Unit Test generators generally can only do the Arrange, and Act portions on unit test creation; however, unit test generators generally do not write Assert portions as only you know what is correct and what is incorrect for your purposes. So some manual entry/extending of Unit Tests is necessary for completeness.
I agree with Jon. Certain types of testing, like automated fuzz testing, definitely benefit from automated generation. While you can use the facilities of a unit testing framework to accomplish this, this doesn't accomplish the goals associated with good unit test coverage.
I've used NStub to stub out test for my classes. It works fairly well.
I've used tools to generate test cases. I think it works well for higher-level, end-user oriented testing. Stuff that's part of User Acceptance Testing, more so than pure unit testing.

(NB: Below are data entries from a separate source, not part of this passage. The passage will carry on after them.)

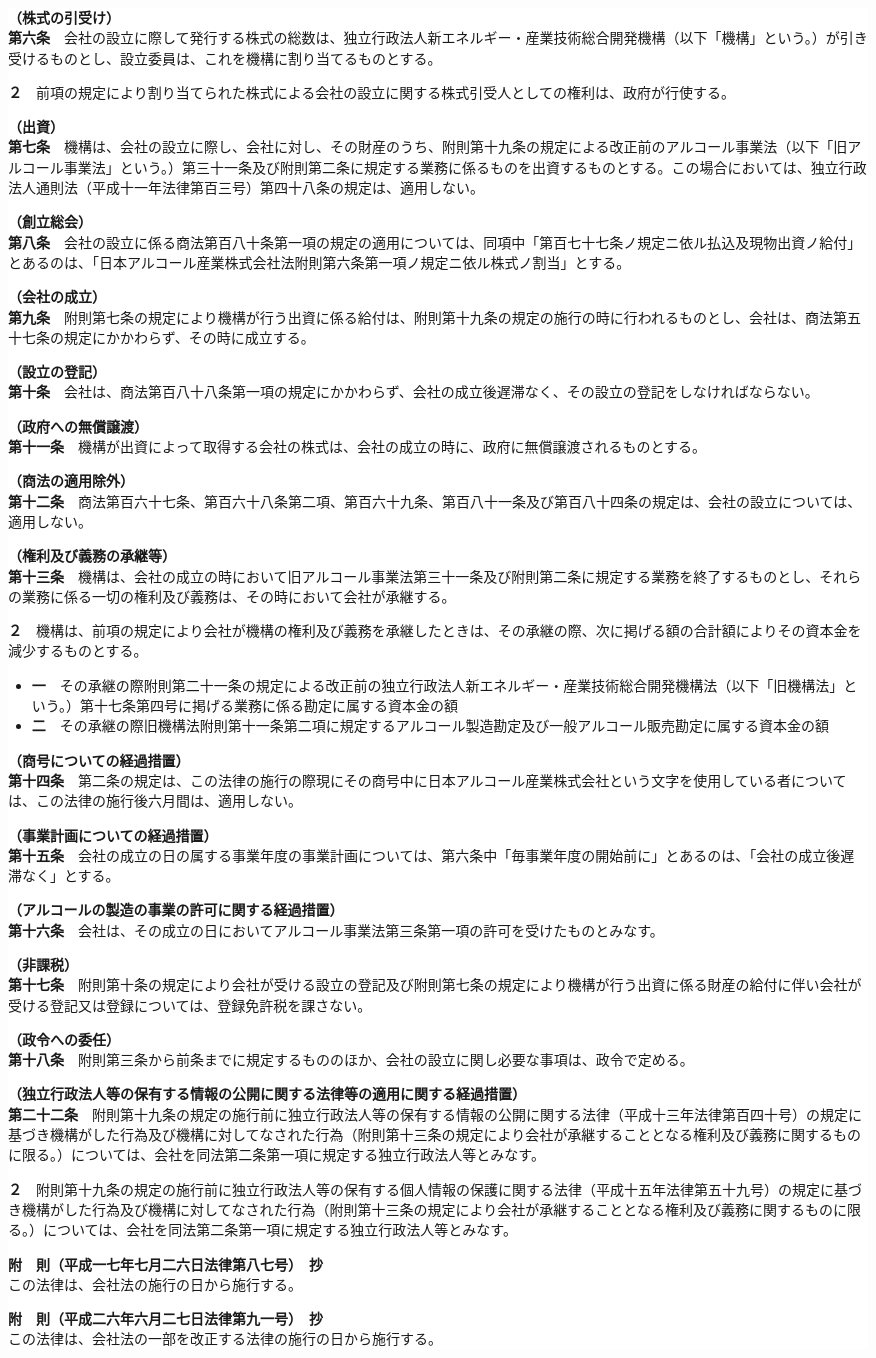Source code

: **（株式の引受け）**  
**第六条**　会社の設立に際して発行する株式の総数は、独立行政法人新エネルギー・産業技術総合開発機構（以下「機構」という。）が引き受けるものとし、設立委員は、これを機構に割り当てるものとする。  
  
**２**　前項の規定により割り当てられた株式による会社の設立に関する株式引受人としての権利は、政府が行使する。  
  
**（出資）**  
**第七条**　機構は、会社の設立に際し、会社に対し、その財産のうち、附則第十九条の規定による改正前のアルコール事業法（以下「旧アルコール事業法」という。）第三十一条及び附則第二条に規定する業務に係るものを出資するものとする。この場合においては、独立行政法人通則法（平成十一年法律第百三号）第四十八条の規定は、適用しない。  
  
**（創立総会）**  
**第八条**　会社の設立に係る商法第百八十条第一項の規定の適用については、同項中「第百七十七条ノ規定ニ依ル払込及現物出資ノ給付」とあるのは、「日本アルコール産業株式会社法附則第六条第一項ノ規定ニ依ル株式ノ割当」とする。  
  
**（会社の成立）**  
**第九条**　附則第七条の規定により機構が行う出資に係る給付は、附則第十九条の規定の施行の時に行われるものとし、会社は、商法第五十七条の規定にかかわらず、その時に成立する。  
  
**（設立の登記）**  
**第十条**　会社は、商法第百八十八条第一項の規定にかかわらず、会社の成立後遅滞なく、その設立の登記をしなければならない。  
  
**（政府への無償譲渡）**  
**第十一条**　機構が出資によって取得する会社の株式は、会社の成立の時に、政府に無償譲渡されるものとする。  
  
**（商法の適用除外）**  
**第十二条**　商法第百六十七条、第百六十八条第二項、第百六十九条、第百八十一条及び第百八十四条の規定は、会社の設立については、適用しない。  
  
**（権利及び義務の承継等）**  
**第十三条**　機構は、会社の成立の時において旧アルコール事業法第三十一条及び附則第二条に規定する業務を終了するものとし、それらの業務に係る一切の権利及び義務は、その時において会社が承継する。  
  
**２**　機構は、前項の規定により会社が機構の権利及び義務を承継したときは、その承継の際、次に掲げる額の合計額によりその資本金を減少するものとする。  
* **一**　その承継の際附則第二十一条の規定による改正前の独立行政法人新エネルギー・産業技術総合開発機構法（以下「旧機構法」という。）第十七条第四号に掲げる業務に係る勘定に属する資本金の額  
* **二**　その承継の際旧機構法附則第十一条第二項に規定するアルコール製造勘定及び一般アルコール販売勘定に属する資本金の額  
  
**（商号についての経過措置）**  
**第十四条**　第二条の規定は、この法律の施行の際現にその商号中に日本アルコール産業株式会社という文字を使用している者については、この法律の施行後六月間は、適用しない。  
  
**（事業計画についての経過措置）**  
**第十五条**　会社の成立の日の属する事業年度の事業計画については、第六条中「毎事業年度の開始前に」とあるのは、「会社の成立後遅滞なく」とする。  
  
**（アルコールの製造の事業の許可に関する経過措置）**  
**第十六条**　会社は、その成立の日においてアルコール事業法第三条第一項の許可を受けたものとみなす。  
  
**（非課税）**  
**第十七条**　附則第十条の規定により会社が受ける設立の登記及び附則第七条の規定により機構が行う出資に係る財産の給付に伴い会社が受ける登記又は登録については、登録免許税を課さない。  
  
**（政令への委任）**  
**第十八条**　附則第三条から前条までに規定するもののほか、会社の設立に関し必要な事項は、政令で定める。  
  
**（独立行政法人等の保有する情報の公開に関する法律等の適用に関する経過措置）**  
**第二十二条**　附則第十九条の規定の施行前に独立行政法人等の保有する情報の公開に関する法律（平成十三年法律第百四十号）の規定に基づき機構がした行為及び機構に対してなされた行為（附則第十三条の規定により会社が承継することとなる権利及び義務に関するものに限る。）については、会社を同法第二条第一項に規定する独立行政法人等とみなす。  
  
**２**　附則第十九条の規定の施行前に独立行政法人等の保有する個人情報の保護に関する法律（平成十五年法律第五十九号）の規定に基づき機構がした行為及び機構に対してなされた行為（附則第十三条の規定により会社が承継することとなる権利及び義務に関するものに限る。）については、会社を同法第二条第一項に規定する独立行政法人等とみなす。  
  
**附　則（平成一七年七月二六日法律第八七号）　抄**  
この法律は、会社法の施行の日から施行する。  
  
**附　則（平成二六年六月二七日法律第九一号）　抄**  
この法律は、会社法の一部を改正する法律の施行の日から施行する。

I use the unit test tools for this acceptance testing. It works well.
See Tooling to Build Test Cases.
There is a commercial product called AgitarOne (www.agitar.com) that automatically generates JUnit test classes.
I haven't used it so can't comment on how useful it is, but if I was doing a Java project at the moment I would be looking at it.
I don't know of a .net equivalent (Agitar did one announce a .net version but AFAIK it never materialised).
I know this thread is old but for the sake of all developpers, there is a good library called nunit :
https://marketplace.visualstudio.com/items?itemName=NUnitDevelopers.TestGeneratorNUnitextension
EDIT :
Please use XUNIT ( Supported by microsoft ) : https://github.com/xunit/xunit
Autogenerated test :
https://marketplace.visualstudio.com/items?itemName=YowkoTsai.xUnitnetTestGenerator
Good dev
Selenium generates unit tests from user commands on a web page, pretty nifty.